What makes the Markus chapters even more out of place is the strikingly apparent contrast which they form with the Rupert chapters. Be it intentionally so or not, the impression is generated that the lion’s share of the book is a Rupert PR stunt, while the rest of the book is meant to kick Steinhoff’s corpse deeper into the gutter.
A final scanty appendix is chapter 13 (“Turning new money into old”, 181), which contains a few personal anecdotes and tales by Capitec headman Michiel le Roux and PSG man Jannie Mouton. This small chapter contains, much like the Rupert chapters, a set of mere dismissals of the notion of some secretive, puppetmastering Boer mafia.
The recurrent theme here is that of the distinction between so-called inkommers, with their new riches, and the originals with their older money. This is a juicy and slightly childish jot of sensation, but it probably serves the aim of trying to show the existence of internal divisions between those accused of being Afrikaner mafiosi. Unfortunately, this doesn’t do much, because conspiracy theorists such as the lads with the red berets will be quick to explain that these apparent divisions only illustrate the existence of two heads on the same secretive basilisk.
To conclude, Stellenbosch Mafia is a pleasant piece of research supplying a good dose of quick facts and insight into the world of South Africa’s richest Afrikaners. Du Toit can be praised for his attempt to clarify those pesky Boer mafia accusations in this era of dezinformatsiya.

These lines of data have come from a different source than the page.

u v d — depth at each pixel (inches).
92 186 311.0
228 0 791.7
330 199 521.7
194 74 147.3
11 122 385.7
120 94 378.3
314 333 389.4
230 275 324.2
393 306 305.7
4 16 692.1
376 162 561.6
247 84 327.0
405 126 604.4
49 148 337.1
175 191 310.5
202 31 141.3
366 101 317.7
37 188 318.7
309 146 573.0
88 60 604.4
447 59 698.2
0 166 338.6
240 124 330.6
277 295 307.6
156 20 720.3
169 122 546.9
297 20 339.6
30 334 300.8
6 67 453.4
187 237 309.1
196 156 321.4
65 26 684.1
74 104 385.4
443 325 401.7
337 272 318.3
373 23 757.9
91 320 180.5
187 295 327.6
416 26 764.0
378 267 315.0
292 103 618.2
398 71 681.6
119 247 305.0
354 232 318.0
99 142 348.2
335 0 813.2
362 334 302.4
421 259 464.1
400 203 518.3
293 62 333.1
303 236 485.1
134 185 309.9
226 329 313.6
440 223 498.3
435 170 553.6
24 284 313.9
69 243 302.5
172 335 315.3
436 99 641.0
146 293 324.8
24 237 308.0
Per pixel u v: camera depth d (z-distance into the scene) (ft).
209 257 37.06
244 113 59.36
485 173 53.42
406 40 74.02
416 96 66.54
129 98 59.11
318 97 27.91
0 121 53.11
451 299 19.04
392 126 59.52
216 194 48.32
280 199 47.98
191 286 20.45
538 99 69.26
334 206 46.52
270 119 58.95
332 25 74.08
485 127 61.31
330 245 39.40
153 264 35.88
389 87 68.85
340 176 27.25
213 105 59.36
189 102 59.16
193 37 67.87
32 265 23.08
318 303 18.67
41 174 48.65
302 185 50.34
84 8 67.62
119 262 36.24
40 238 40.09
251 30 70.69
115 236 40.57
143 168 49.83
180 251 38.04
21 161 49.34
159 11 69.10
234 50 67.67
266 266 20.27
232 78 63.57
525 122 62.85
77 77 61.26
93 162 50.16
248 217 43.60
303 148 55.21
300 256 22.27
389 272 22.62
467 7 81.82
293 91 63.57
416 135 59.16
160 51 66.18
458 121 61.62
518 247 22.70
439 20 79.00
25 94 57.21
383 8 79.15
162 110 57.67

Did he succeed? I doubt it. Bringing full clarity and consensus might be an impossible task. As renowned Afrikaans writer Etienne van Heerden’s beautiful and unsettling new novel, Die biblioteek aan die einde van die wêreld, illustrates, we are living in an era characterised by a total inability to engage in meaningful dialogue.
In the novel, the interactions of Van Heerden’s Afrikaner character, Ian Brand, and the staunch #FeesMustFall activist character, Thuli Khumalo, show how an unyielding and pig-headed wall divides political groups in our ethnically diverse and materially unequal society, where attempts to straighten the record, to deploy reason or to emphasise the facts are met from the outset with decolonial suspicion, before getting lost in a maelstrom of aggression and historical pain.
But, drawing upon the story of the Protocols, we must avoid misunderstanding history and allowing dangerous falsity, lies and hoaxes to take the lead of a critical mass of people. We must, accordingly, support fact-finding missions such as Stellenbosch Mafia, insofar as they advise caution and demand fealty to the truth.
At the same time, high-flyers such as our Afrikaner billionaires must understand that a charitable lifestyle does not relieve one of being questioned and challenged in our democratic society.
What will always worry me is that while a small band of Afrikaans speakers and language activists with meagre resources are fighting for indigenous multilingualism at Stellenbosch University, Du Toit’s book reveals how SU rector Prof Wim de Villiers – whose administration’s policy of doing nothing contributes to the erasure of Afrikaans as a functional academic language at the university – enjoys a luxurious lunch with the local set of Afrikaner billionaires at De Volkskombuis Restaurant (“Preface”, xi).
Their collective short-sighted elitism is shameless. I hope for the day when middle and working class Afrikaner and Afrikaans-speaking members of the populace, who are often derided by the more privileged Afrikaans establishment as “common” or “verkramp”, will step up and repudiate these untouchable gentlemen.